Bridge of Spies
by Ben Diamond
Only when you analyse Bridge of Spies after you’ve seen it do you realise what a strange beast it is. It’s a thriller with no plot twists, or any real thrills per se. But you simply don’t notice.
What, then, is keeping it chugging along?
Well, that would be Tom Hanks.
I shouldn’t have liked this film. I shouldn’t have liked the clunking patriotic message of ‘let’s treat our captured Russian spies better than the Russians would treat our spies, because we’re America and we’re the best’. I shouldn’t have liked the same diffused-light atmospheric setup Spielberg uses for every tense conversation in every room.
It’s 1957, the height of the Cold War, and Tom Hank’s character, a New York lawyer named James B. Donovan, is given the task of defending the indefensible – a Russian spy captured by the FBI. After striking up not quite a friendship, but a respectful relationship with said spy, Rudolf Abel, and managing to limit his sentence to 30 years in prison, narrowly avoiding the death penalty, he is sent on a diplomatic mission to Berlin to negotiate the exchange of Abel for Francis ‘Gary’ Powers, CIA spy shot down during a reconnaissance mission over Soviet Union airspace.
At the beginning of the film Donovan sets out his moral stall for a rival lawyer whilst they are discussing an insurance claim they are both involved in. Donovan’s client has driven into several motorcyclists. The lawyer representing the claimaints says Donovan’s client is responsible for paying insurance claims for five separate incidents – the five injured parties. But Donovan isn’t having any of it – using the analagy of knocking down ten pins in a game of bowling, he says that that is one event, not ten separate events.
On his trip to Berlin, Donovan continues this holistic approach to cause and effect by deciding to take matters into his own hands by negotiating for the release of two prisoners, not one, by dragging Frederic Pryor, a wrongly-imprisoned American economics student into what is now a three-way negotiation between the GDR, the Soviets, and the USA. It’s all one big bowling game, and Donovan isn’t coming away with anything fewer than both pins.
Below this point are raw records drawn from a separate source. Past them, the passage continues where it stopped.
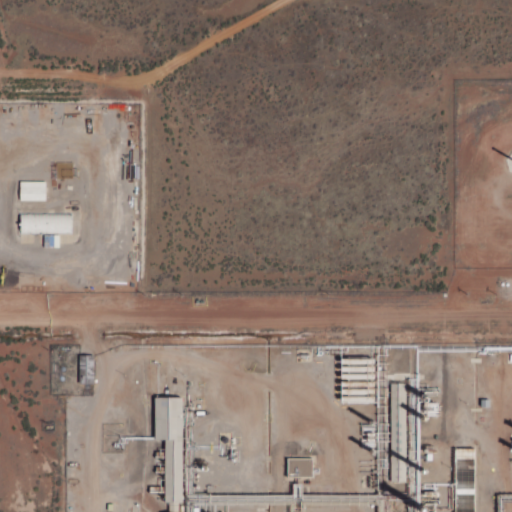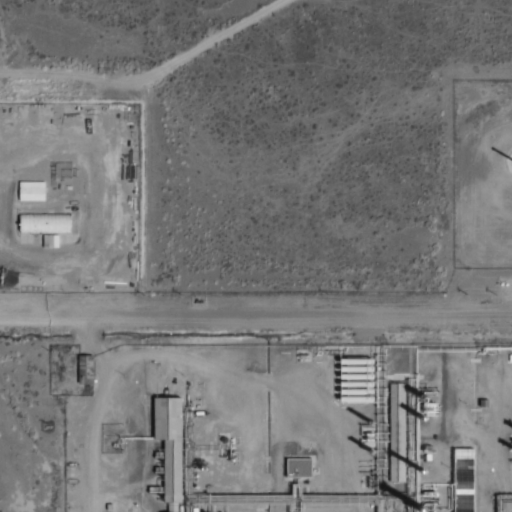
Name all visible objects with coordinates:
road: (153, 77)
building: (30, 190)
building: (31, 191)
building: (44, 224)
building: (44, 224)
road: (280, 312)
road: (25, 314)
building: (84, 369)
building: (84, 369)
storage tank: (359, 385)
building: (359, 385)
building: (396, 407)
road: (98, 409)
building: (396, 435)
building: (297, 467)
building: (298, 467)
building: (205, 468)
building: (206, 468)
building: (467, 482)
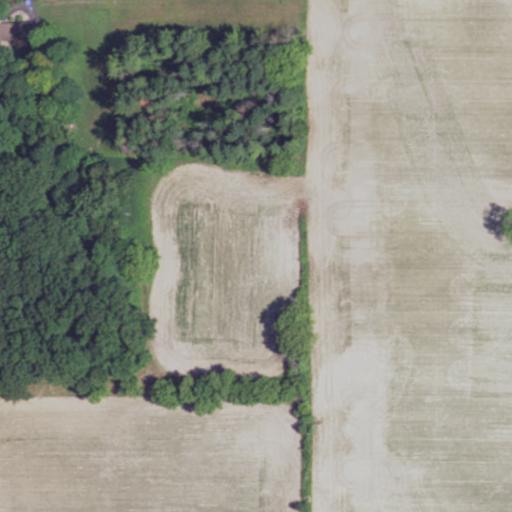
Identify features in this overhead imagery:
building: (11, 34)
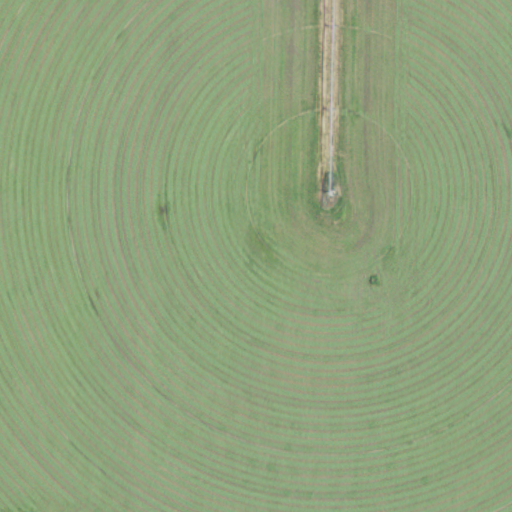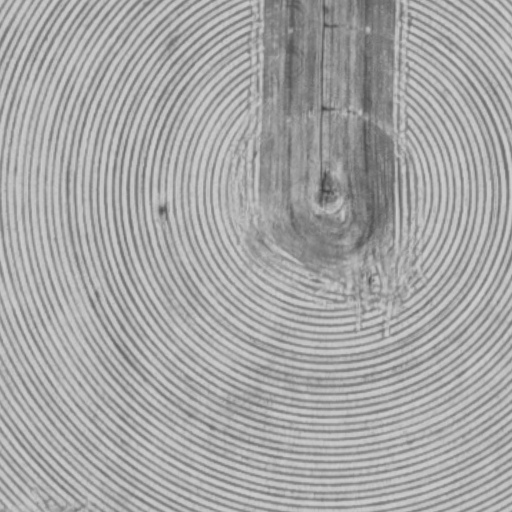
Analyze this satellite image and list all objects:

This is no John Le Carré adaptation. No double-crossings or moral ambiguities. It’s clear what Donovan wants.
Which brings us back the original question again.
If Tom Hanks is the reason why the film works, and Hanks plays it straight down the line, what is he doing that’s so special?
I don’t know. It’s the Spielbergian magic. It has something to do with his understated way of playing a character with such decency and moral seriousness. He really shines in a very tense scene after he’s crossed over into east Berlin where a gang approaches him and tries to steal his coat. Just by being Tom Hanks, he comes out of the situation intact. It’s Catch Me If You Can Hanks we’re talking about here – decent man doing a difficult job, in the most decorous way possible. There is something completely charged and magnetic about his onscreen persona, without even the whiff of ham.
I must confess to having a similar feeling leaving the cinema that I had with SPECTRE – that it didn’t all quite add up, a sense of dissatisfaction at how things had resolved themselves by the end. Except, with SPECTRE, the whole film didn’t add up and the individual set pieces weren’t all that either, and in Bridge of Spies, without much actual action going on, individual scenes have a real sense of momentum to them.
Bridge of Spies strings its disparate parts together like Picasso’s Guernica. In this corner we’ve got an action sequence where Powers’s plane gets shot down. In that corner we’re watching Abel be pursued by the FBI on the New York subway (despite the obvious conclusion of this scene, it is a compelling opening). Over here we’re witnessing the revulsion which the public feel towards Donovan for defending a spy. And over there, there’s a runny nose, being passed from a Soviet spy, to Hanks, to others. Spielberg tries to spin a lot of plates at the same time. But it all adds up to something rather good.